Apparently tourism is booming in Zimbabwe. You could have fooled me – there certainly aren’t legions of backpackers about because I would have noticed them. Well this gem of optimism is according to The Herald newspaper which is renowned for being upbeat without too much reason. Maybe it’s something to do with the impending Independence Day on Wednesday when we all HAVE to be upbeat and thankful for 32 years of misrule. No doubt our esteemed President, Robert Mugabe, will do his usual rant at the National Sports Stadium, everyone else will be blamed for our woes and the solitary remaining air force jet will fly over. Now I have seen that! It was practising on Saturday while I was a the orchid show. Well I guess that I’ll do my bit for the imminent horde of tourists and give them a bit of free advice on everyday etiquette so pay attention all you potential visitors.

It is essential when greeting a Zimbabwean to ask how he/she is even if you are not vaguely interested. In fact this is so ingrained that it is common to be asked “How are you” to which you reply “Fine” (I mean what else are you going to say? Do you honestly think they want to hear about your troubles?) and then the other person will also say “Fine” without you actually asking anything. I have on occasion replied “Terrible” but that only creates confusion and, God forbid, they might want to know what is wrong.

Of course if you are on familiar terms with the other person you can just say “Howzit” which doesn’t actually require any meaningful answer except for another “Howzit”. It’s at this point that my mother would have said “What do they mean, howzit?” and I would reply “It’s actually a contraction of  how is it going”. “How is WHAT going?” she would reply. “What exactly is IT?”. “Well, I guess it’s really just a salutation” I’d respond. I didn’t know any French at that stage to reply that “Comment ça va?” is exactly the equivalent of “Howzit going?” not that it would have helped explain much but it would have at least been witty.

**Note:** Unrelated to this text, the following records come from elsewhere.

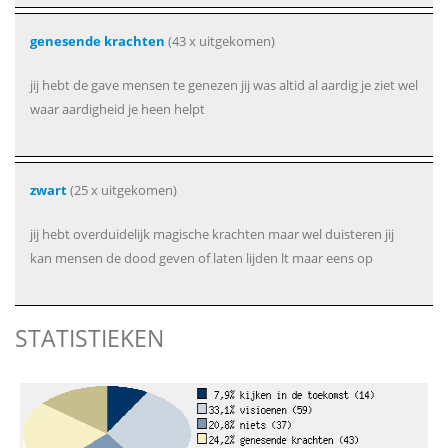
genesende krachten
(43 x uitgekomen)
jij hebt de gave mensen te genezen jij was altid al aardig je ziet wel
waar aardigheid je heen helpt
zwart
(25 x uitgekomen)
jij hebt overduidelijk magische krachten maar wel duisteren jij
kan mensen de dood geven of laten lijden lt maar eens op
STATISTIEKEN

The uninitiated should be warned that all this applies to phone conversations too. You will be made to feel more than a little awkward if you just say “Hello, I wonder if you could help me with…” without going through the “How are you” formality.

For everyday conversations the above introduction will suffice but if you REALLY want to make a good impression you should ask how the family is or how are things at work or home. This is considered VERY polite! Asking how work is going is of course safer because there are the occasional difficult people who don’t have a family, myself included. I’m not sure what the response would be to “My dog is very well thank you”. Maybe I should try it.

It’s pretty much straightforward after this so I will introduce a bit of vocabulary that is peculiar to Zimbabwe. There is a lot of local slang based on English, Afrikaans, Shona and Ndebele but the following are considered essential.

Dhoro – beer. Essential this. The “h” signifies that the D is a hard one. O is pronounced as in or.
Braai – barbecue. Another essential. Braai has Afrikaans origins and is an abbreviation of braaivleis – literally to roast meat.
Eish (pronounced “eeesh”) – an expression of amazement thought it will do for just about any situation. Also of South African origin.

One last piece of advice; everyone is your friend. This predates Facebook by many years but if you ever need anything precede your request by “My friend…” and likely as not you will get what you need. Zimbabweans are a friendly lot and we have quite possibly the best weather in the world so come and visit. Don’t worry, there won’t be too many other tourists!